Eu diria, no entanto, que o essencial para o mercado é saber quem vai presidir o Banco Central.

Folha - O sr. não acha que essa alta do dólar tem também muito de especulação, como disse o ministro Pedro Malan?

Werlang - É praticamente impossível para alguém que entenda de economia responder sobre oscilações do câmbio no curto prazo. Aliás, os Banco Centrais do mundo inteiro têm um grande problema, que é o de prever qual será a taxa de câmbio. Todos os BCs gostariam de ter bons modelos, mas não têm. Você até pode ter idéia das movimentações gerais. Já a movimentação do dia-a-dia é impossível de se prever.

Folha - O sr. acha que o Banco Central errou ao anunciar que não iria mais renovar a dívida cambial?

Werlang - Não foi um erro. A dívida cambial curta, que vence nos próximos três ou quatro meses, está com uma taxa de juros em dólar, que o jargão do mercado chama de cupom cambial, muito elevada. Ora, se a dívida está com uma taxa de juros elevada, o Banco Central não tem mesmo porque pagar essa taxa. Portanto, o BC acertou em dizer não a essa taxa de juros. A taxa de juros em dólar está muito elevada porque as pessoas não estão querendo mais títulos em dólares.

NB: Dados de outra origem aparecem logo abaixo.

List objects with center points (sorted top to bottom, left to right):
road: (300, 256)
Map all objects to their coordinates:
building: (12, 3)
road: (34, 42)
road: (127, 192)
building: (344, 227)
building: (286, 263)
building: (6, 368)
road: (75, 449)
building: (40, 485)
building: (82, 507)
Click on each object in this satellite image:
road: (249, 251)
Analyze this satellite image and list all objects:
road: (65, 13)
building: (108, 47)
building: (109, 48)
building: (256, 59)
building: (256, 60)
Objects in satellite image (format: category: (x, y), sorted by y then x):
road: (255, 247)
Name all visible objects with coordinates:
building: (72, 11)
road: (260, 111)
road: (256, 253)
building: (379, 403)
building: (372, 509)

Folha - O que pode acontecer com as empresas brasileiras com essa alta do dólar?

Werlang - A maioria das empresas está em boa parte protegida contra essas variações cambiais. Se você olhar o gráfico da dívida externa brasileira privada, verá que ela vem caindo. Ela caiu de US$ 240 bilhões em 99 para pouco mais de US$ 200 bilhões este ano.

Isso mostra que houve uma queda bastante grande da dívida em dólares, assim como tem tido um aumento da oferta de instrumentos de proteção contra a oscilação cambial. Hoje em dia, não é tão problemático assim, para uma empresa, essa oscilação do dólar.

Folha - Qual sua previsão para o dólar?

Werlang - Eu acho que se o PT ganhar e anunciar para o Banco Central um time de diretores que sejam percebidos pelo mercado como capazes de levar adiante as políticas de metas de inflação e de câmbio flutuante, o dólar deve cair para a faixa de R$ 3,20.

No caso de o Serra ganhar, que já anunciou que irá manter o Armínio no BC, o dólar deve cair para alguma coisa entre R$ 3,10 e R$ 3,20. É claro que se qualquer candidato que ganhe as eleições anuncie um nome para a presidência do BC que que não seja percebido pelo mercado como capaz de gerir a economia no curto prazo, a desvalorização será maior.

Folha - O sr. tem conversado com o PT?

Werlang - Eu tenho conversado com pessoas do PT, mas em rodas normais de economistas.

Folha - Com quem o sr. conversa no PT?

Werlang - Já estivemos com o (deputado) Aloizio Mercadante e com o Guido Mantega (assessor econômico de Lula), mas em conversas normais.

Folha - O sr. já ouviu falar em alguns nomes para o BC?

Werlang - Eu já ouvi falar de muitos nomes. Já se falou no Joaquim Elói de Toledo (vice-presidente de Finanças da Nossa Caixa), no Cláudio Haddad (ex-diretor do BC), enfim, vários nomes.

Folha - O sr. acharia conveniente manter o Armínio no BC?

Werlang - Seria um sinal muito positivo, mas o Lula disse que não vai fazer. Pelo menos num período de transição de um ano, o Armínio poderia ser mantido para se discutir com calma as políticas econômicas do novo governo.

Folha - Se convidado, o sr. aceitaria ser presidente do BC?

Werlang - Nunca conversei com o PT sobre participação no governo. Nunca fui convidado. Estou muito bem onde estou. Há muitas pessoas com capacidade para assumir esse cargo.

Folha - O sr. acha que o novo governo poderá ter que pedir mais dinheiro do FMI?

Werlang - O dinheiro do FMI que está aí é suficiente. Os problemas econômicos de 2003 são perfeitamente manejáveis.